Why are We Meeting?

leadership self awareness
wasteful meetings

Wasting time is a travesty. Wasting time in a meeting that could have been solved with an email, a read-ahead, or even a single sentence explaining the objective should be a professional sin. Most leaders say they hate meetings, and I agree. But I find the hatred usually isn't directed at the meeting itself. It's directed at the fact that the meeting has no structure, no champion, and no point. Time is something we can never get back. When it's wasted for reasons that were entirely preventable, it takes every ounce of energy to control my eye rolling, blood pressure from rising, and increasing frustration.

Meetings are an incredible tool for collaboration, but they require forethought and planning. When I was the air show director for my Wing, I made personal rules for myself as the champion. First, we maintained a standing meeting schedule so stakeholders could plan accordingly. Second, I published the agenda and due-outs at least one week in advance. Third, if more than two key members couldn't attend or there were no meaningful updates to discuss, the meeting was canceled.

By establishing these parameters, the hour we spent together was highly effective and flew by. People knew what was expected of them before they ever walked into the room. My job was to keep the tempo moving in the right direction and stay disciplined with the agenda. If time allowed, new business was addressed at the end. If the issue only involved a few people, a separate meeting was scheduled. While discussions occasionally took an unexpected turn, my objective never changed: don't waste anyone's time.

One of the biggest mistakes leaders make is using meetings as a substitute for decision-making. A meeting should not exist simply because a leader is uncomfortable making a call. If all the information is available and only one person has the authority to decide, then make the decision and communicate it. Gathering people together to watch someone think out loud is not collaboration; it's inefficiency disguised as leadership.

Another common trap is inviting too many people. Every attendee should have a reason to be there. They should either own a piece of the work, possess information necessary for the discussion, or have decision-making authority. If someone can sit silently through an entire meeting without contributing, there's a good chance they didn't need to be in the room in the first place. Respecting people's calendars is one of the easiest ways to demonstrate respect for the people themselves.

Leaders should also remember that preparation happens before the meeting, not during it.

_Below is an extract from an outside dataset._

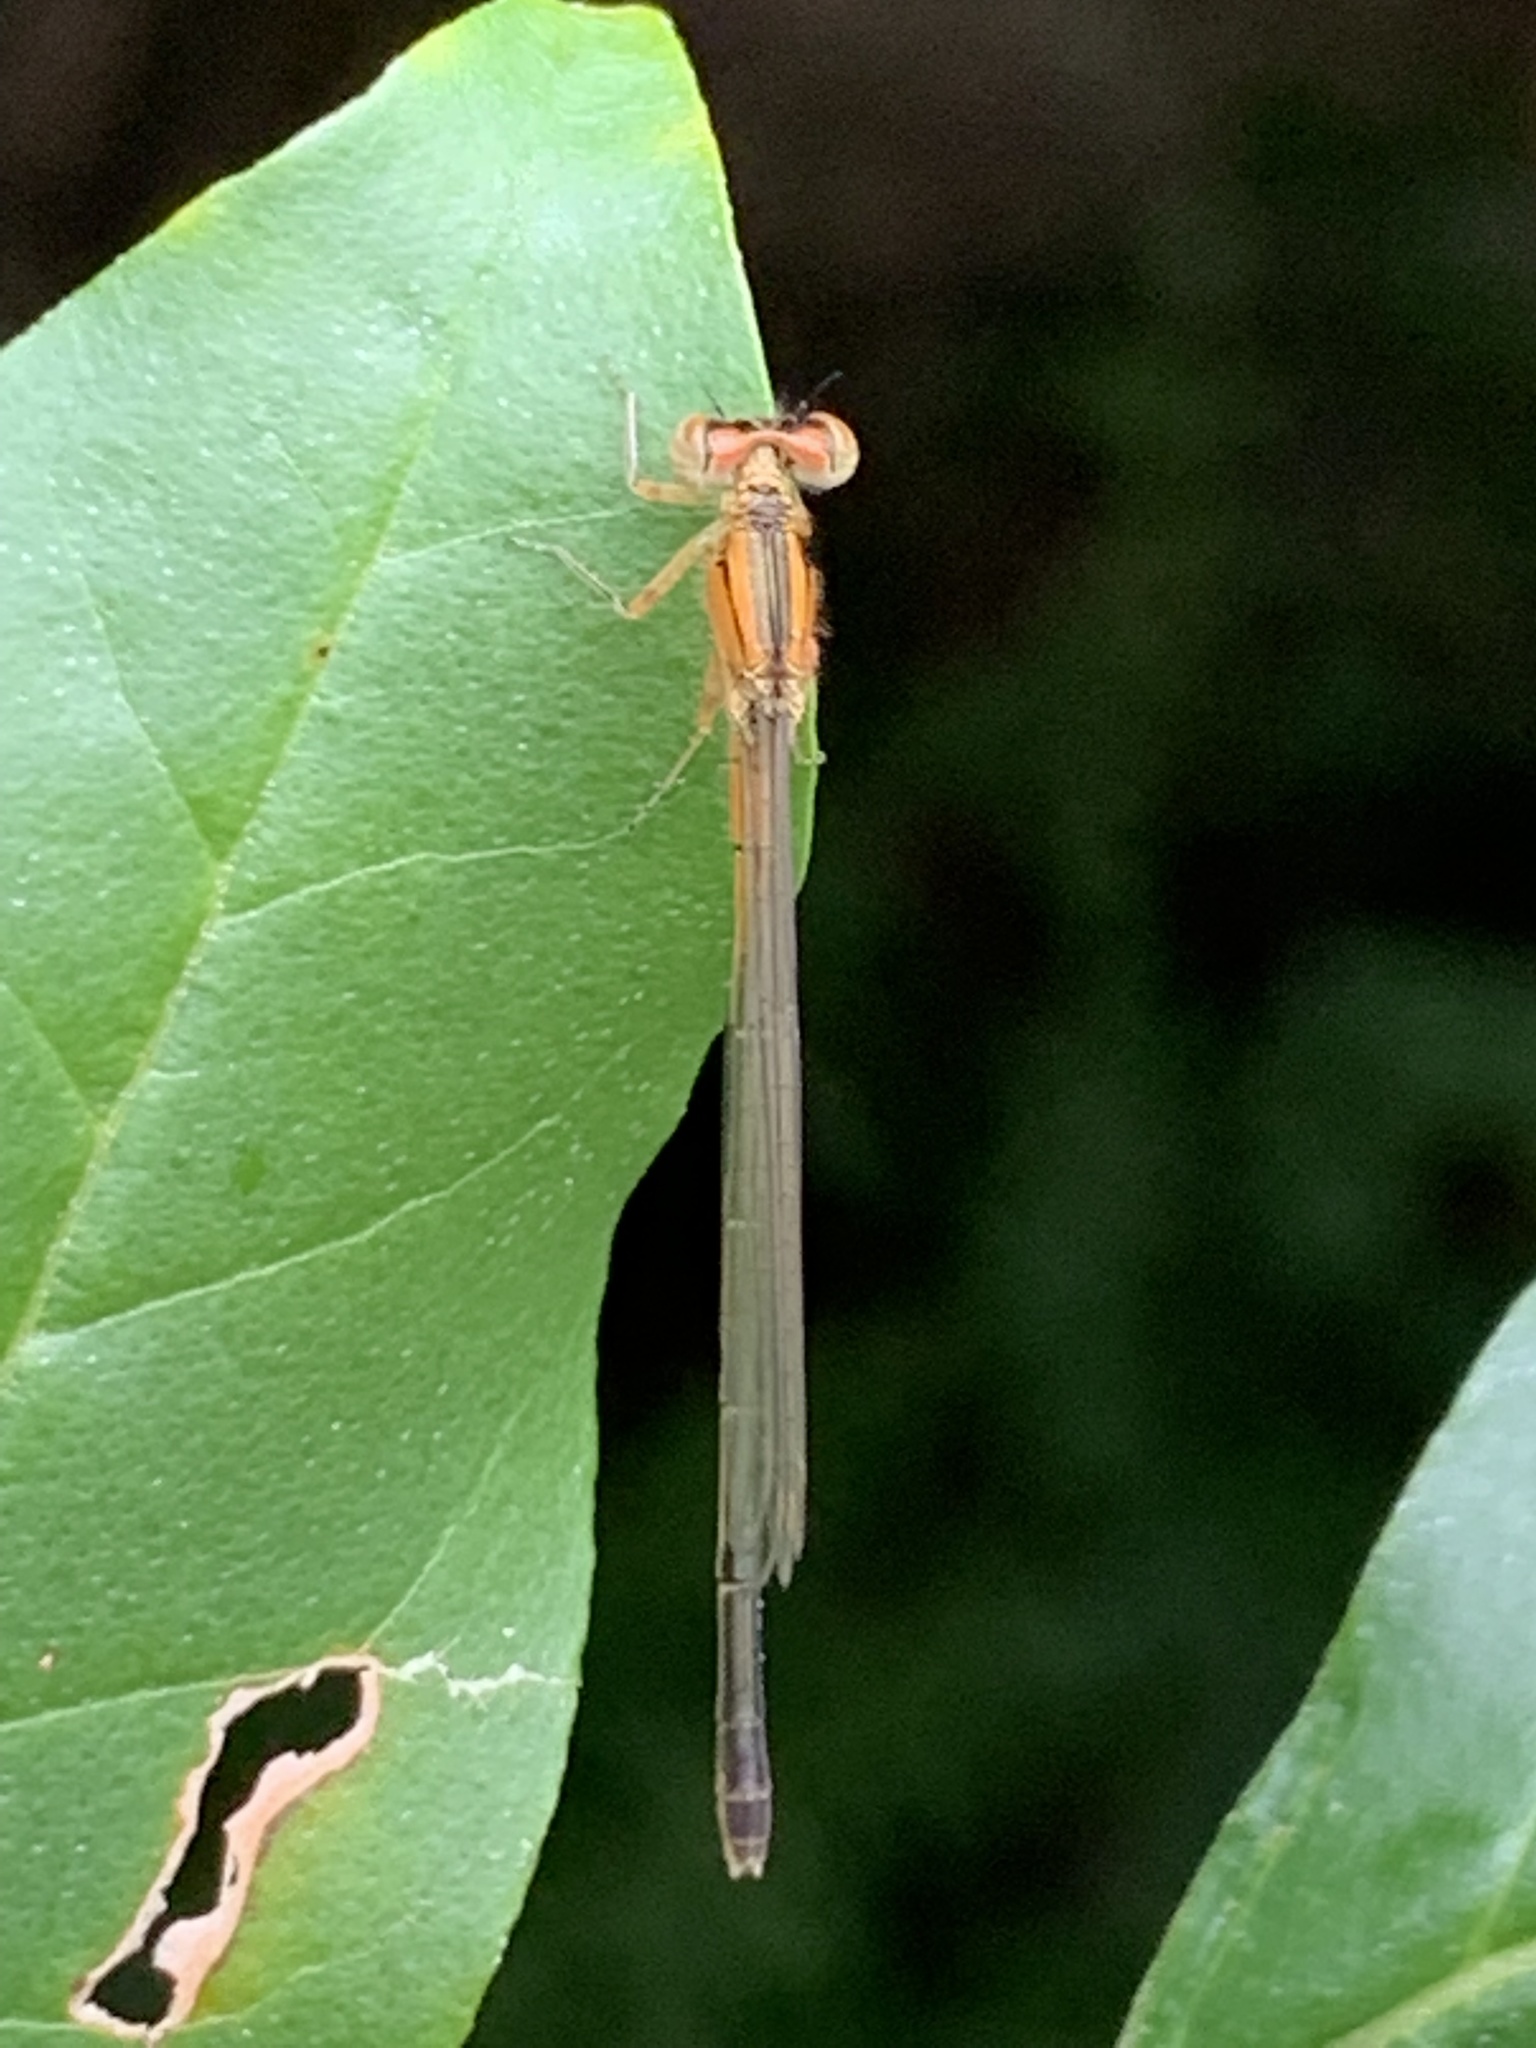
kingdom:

Read-aheads exist for a reason. Status updates can often be shared electronically. Data can be reviewed beforehand. The meeting itself should focus on discussion, problem-solving, decisions, and assigning actions. If attendees are reading slides for the first time while everyone else waits, valuable time is already being wasted.

Perhaps the best measure of a meeting is whether something changes because it occurred. Was a decision made? Was a problem solved? Were responsibilities assigned? Did the team leave with greater clarity than they had when they arrived? If the answer is no, then the meeting was probably unnecessary. Great leaders don't measure success by how many meetings they hold. They measure success by the outcomes those meetings produce.

As organizations grow, meetings become unavoidable. The challenge isn't eliminating them entirely; it's making them worth the investment. Every person around the table is spending something they can never recover: time. Leaders who understand that reality plan better, communicate better, and run better meetings. Everyone else is simply stealing hours from their teams one calendar invite at a time.